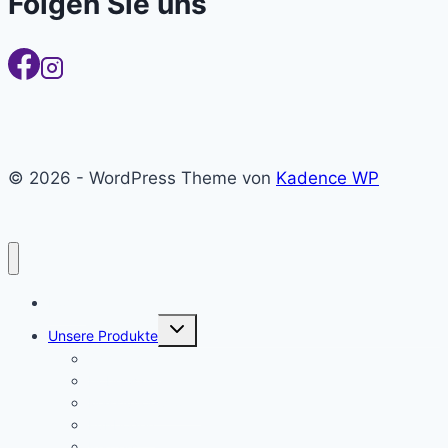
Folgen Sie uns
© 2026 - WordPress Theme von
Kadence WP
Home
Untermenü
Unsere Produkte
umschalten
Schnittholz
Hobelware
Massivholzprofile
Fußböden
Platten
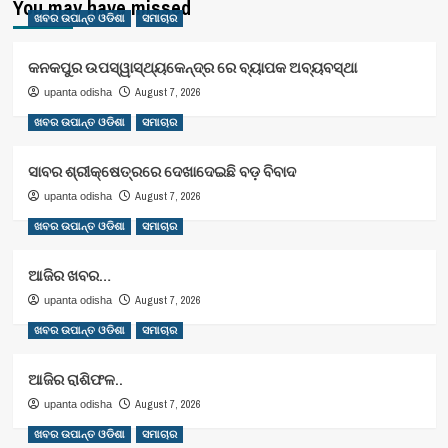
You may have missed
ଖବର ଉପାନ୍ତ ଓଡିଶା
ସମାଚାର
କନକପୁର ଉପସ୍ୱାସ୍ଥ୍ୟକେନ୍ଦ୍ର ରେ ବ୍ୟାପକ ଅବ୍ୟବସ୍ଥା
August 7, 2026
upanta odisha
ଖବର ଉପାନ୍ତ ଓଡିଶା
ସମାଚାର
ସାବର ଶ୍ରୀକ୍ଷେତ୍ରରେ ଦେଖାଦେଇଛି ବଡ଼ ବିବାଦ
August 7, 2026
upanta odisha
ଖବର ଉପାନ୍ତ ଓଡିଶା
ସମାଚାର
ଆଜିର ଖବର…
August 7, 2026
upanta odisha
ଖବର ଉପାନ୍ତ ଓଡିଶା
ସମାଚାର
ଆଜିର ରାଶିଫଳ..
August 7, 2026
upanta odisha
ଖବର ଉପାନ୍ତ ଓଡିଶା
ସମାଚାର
- - - - - - -
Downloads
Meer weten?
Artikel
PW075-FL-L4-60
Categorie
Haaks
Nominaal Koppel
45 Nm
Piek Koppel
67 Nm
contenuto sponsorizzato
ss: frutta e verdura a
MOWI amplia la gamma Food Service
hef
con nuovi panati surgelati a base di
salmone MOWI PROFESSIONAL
- - - - - - -
PROBLEM DESCRIPTION >>
From the records above, give again exactly the lines running from the line with "con nuovi panati surgelati a base di" to the line with "salmone MOWI PROFESSIONAL", inclusive.

WRITTEN SOLUTION >>
con nuovi panati surgelati a base di
salmone MOWI PROFESSIONAL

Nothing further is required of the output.